Gallows Humor: UFC Opinion Piece
The disparity that exists in experience between fighter and fan can be pretty significant when it comes to MMA.
This writer has commented on being hopeful that bridges can be built between the two to avoid hostility i.e. that fans can avoid speaking ignorantly and fighters can avoid disregarding a genuine fan's involvement in the sport simply on the grounds they haven't fought. It is not necessary for someone to experience something to have an opinion of and love for it. All that said, there is something nuanced to consider that exists not only between fighter and fan, but even those two groups in themselves.
An easy way to get on the intended thinking track is to bring up something that brings this thing right to the surface: Post-fight celebrations. Like the ones that draw the ire of sportsmanship advocates everywhere. How is it alright for Israel Adesanya to pummel a man (Paulo Costa) to the point of needing intervention and then it not be alright to do some not-so-safe-for-work celebrating immediately after? It is in good taste to cause bodily injury, but not dignity injury? Many questions swirl around here like the place of gamesmanship, trash talk, fight promotion, story lines, but it is pretty clear not every agrees with what is acceptable in terms of all being fair in love and war and exercises in 'humor'.
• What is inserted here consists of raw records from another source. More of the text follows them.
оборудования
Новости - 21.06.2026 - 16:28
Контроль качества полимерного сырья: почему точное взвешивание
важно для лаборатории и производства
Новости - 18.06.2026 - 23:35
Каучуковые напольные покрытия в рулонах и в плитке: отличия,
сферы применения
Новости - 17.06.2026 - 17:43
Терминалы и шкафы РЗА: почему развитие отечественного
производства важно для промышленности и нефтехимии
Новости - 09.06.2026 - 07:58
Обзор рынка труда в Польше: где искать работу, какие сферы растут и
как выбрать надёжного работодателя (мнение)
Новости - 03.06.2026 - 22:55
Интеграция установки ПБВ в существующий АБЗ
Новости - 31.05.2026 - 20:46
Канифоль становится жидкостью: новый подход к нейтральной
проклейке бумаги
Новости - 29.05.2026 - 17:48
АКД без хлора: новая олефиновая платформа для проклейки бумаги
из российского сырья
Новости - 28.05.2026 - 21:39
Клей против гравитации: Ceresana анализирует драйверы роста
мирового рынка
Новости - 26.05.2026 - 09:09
There has long been a tradition of fighters using warrior/life and death language. In a recent interview with ESPN's Ariel Helwani, Dominick Cruz channeling as it were Kipling's Recessional, chided the other DC for his levity in the broadcast booth. Nothing too scathing, but thought-provoking to be sure. Most vocations involving trauma and crisis have their internal coping methods – whether official or circumstantial. If you have anyone close in these fields i.e. military, medicine, law enforcement, first response, etc. – and you are brave and non-judgmental – ask them ever-so-carefully to give you an example of their gallows humor: the things they say when no one (civilian) is looking. If you have not heard that phrase, it is exactly what it sounds like viz. the humor that was used by public executioners in bygone eras. Cruz takes the tact that the solemnity of fighting and its actual life and death elements demand a proportionate level of solemnity in its coverage. It is hard to argue against that. Spend some time watching the moments and arcs of a fighter's life and there is little to find levity in.
All said though, there is something strange when someone like Cormier has been embedded in that world for decades. It is not overt disrespect from the champ – it simply could not be after all he has been through in and out of the cage. His respect for fighting and fighters is no doubt of a different caliber than possibly the best fan. What gives then? Cruz was accurate in his assessment that DC is much more 'light' in his style and commentary. It's probably true that someone in either of those champions' shoes has a right to speak at whatever level of gravity they want. We could not find two better examples of earned right to comment.
Most fans will never have walked the miles in those shoes and that in itself might serve to arrest our quick jumps to social media with comments, memes, etc. Without question, there are times when humor can soften the blow (pun intended) of the impact observed in the trauma inflicted before our eyes. There probably is a place both for Cruz's honor and Cormier's glee. We would be wise to at least take a little time for reflection if we have not had to pull that arm on the gallows platform. We may have the freedom to speak lightly like DC, but it might in fact super necessary in some cases that what happens at the gallows should stay at the gallows.